Orochimaru era un uomo senza volto, ma con occhi lunghi e ambiziosi; quando aveva chiesto di lei, il suo maestro glielo aveva riferito mostrandosi estremamente orgoglioso degli sforzi che aveva fatto, fino ad allora, per crescere Tayuya come un ninja all'altezza delle aspettative del grande Orochimaru.
Quando Tayuya domandò cosa volesse quest’uomo da lei, il suo maestro le rispose soltanto
"quello che ti ho insegnato io non è nulla a confronto di ciò che può darti lui" e questo le bastò.
Quando Orochimaru la vide fu il primo a guardarla come qualcosa di raro, le disse che lui avrebbe potuto darle tutto quello che voleva, ripeté le parole che già il suo maestro le aveva detto, ma aggiunse che avrebbe voluto qualcosa in cambio…
lo ripeteva a tutti coloro che potevano essere considerati suoi degni seguaci, Tayuya si trovò a sperare che fossero pochi, per potersi davvero definire un’eletta; i sui occhi erano fermi mentre le parlava, esponeva i suoi piani su di lei con un distacco che lasciava intravedere un’estasi mormorante al di là di quella freddezza, una frenesia palpitante nel sintetizzare quello che lui riteneva superfluo per arrivare a ciò per cui la aveva chiamata, una calma anomala che preannunciava uno scoppio ... gli occhi di colui che, da allora in poi, avrebbe chiamato con l’appellativo di “padrone” cominciarono a brillare, quando lei rispose che non importava cosa volesse in cambio, le bastava la certezza che non sarebbe morta come una persona debole.

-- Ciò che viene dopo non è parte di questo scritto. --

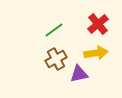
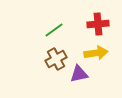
red cross: rotated 35 degrees clockwise
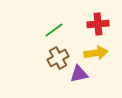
brown cross: moved 2 px right, 1 px up
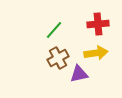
green line: rotated 12 degrees counterclockwise
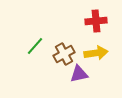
red cross: moved 2 px left, 3 px up
green line: moved 19 px left, 16 px down
brown cross: moved 6 px right, 4 px up
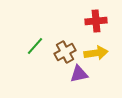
brown cross: moved 1 px right, 2 px up
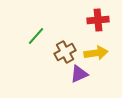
red cross: moved 2 px right, 1 px up
green line: moved 1 px right, 10 px up
purple triangle: rotated 12 degrees counterclockwise
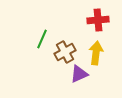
green line: moved 6 px right, 3 px down; rotated 18 degrees counterclockwise
yellow arrow: rotated 75 degrees counterclockwise
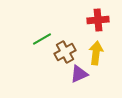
green line: rotated 36 degrees clockwise
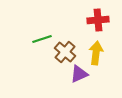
green line: rotated 12 degrees clockwise
brown cross: rotated 20 degrees counterclockwise
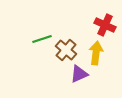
red cross: moved 7 px right, 5 px down; rotated 30 degrees clockwise
brown cross: moved 1 px right, 2 px up
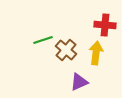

Orochimaru le aveva scostato i capelli per morderla, poi li aveva lasciati cadere sulle spalle, aspettando, impassibile, che il dolore cominciasse a pulsare alla base del collo, salisse arrampicandosi fino alla nuca ed arrivasse ad esplodere negli occhi, dilagando poi nel cervello e da lì in tutte le terminazioni nervose, che avrebbero amplificato quell’ustione lancinante al resto dell’organismo e la avrebbero ridotta ad un corpo latrante e sgraziato; la osservava con distaccata attenzione mentre gli spasimi la piegavano in due e la guardò negli occhi mentre le augurava di sopravvivere.
Tayuya gridava, con tutto il fiato che aveva in corpo, e le lacrime che gocciolavano assieme alla saliva, desiderava strapparsi la pelle, desiderava che quell’incendio divampato sulla sua schiena si spegnesse, desiderava non sentire più quel bruciore insopportabile diramarsi dalla base del suo collo e, quando il dolore diventò tanto forte da risultare intollerabile anche alla sua forza di volontà, si piegò sul lato e svenne.
Quando si svegliò aveva graffi profondi sulla schiena e pelle sotto le unghie; il bruciore era cessato e al suo posto la maledizione di Orochimaru si diffondeva sulla la sua pelle, innestata come un parassita

Il sigillo era un piccolo fiore, tre petali alla base del collo e bruciava come l’inferno.

continua...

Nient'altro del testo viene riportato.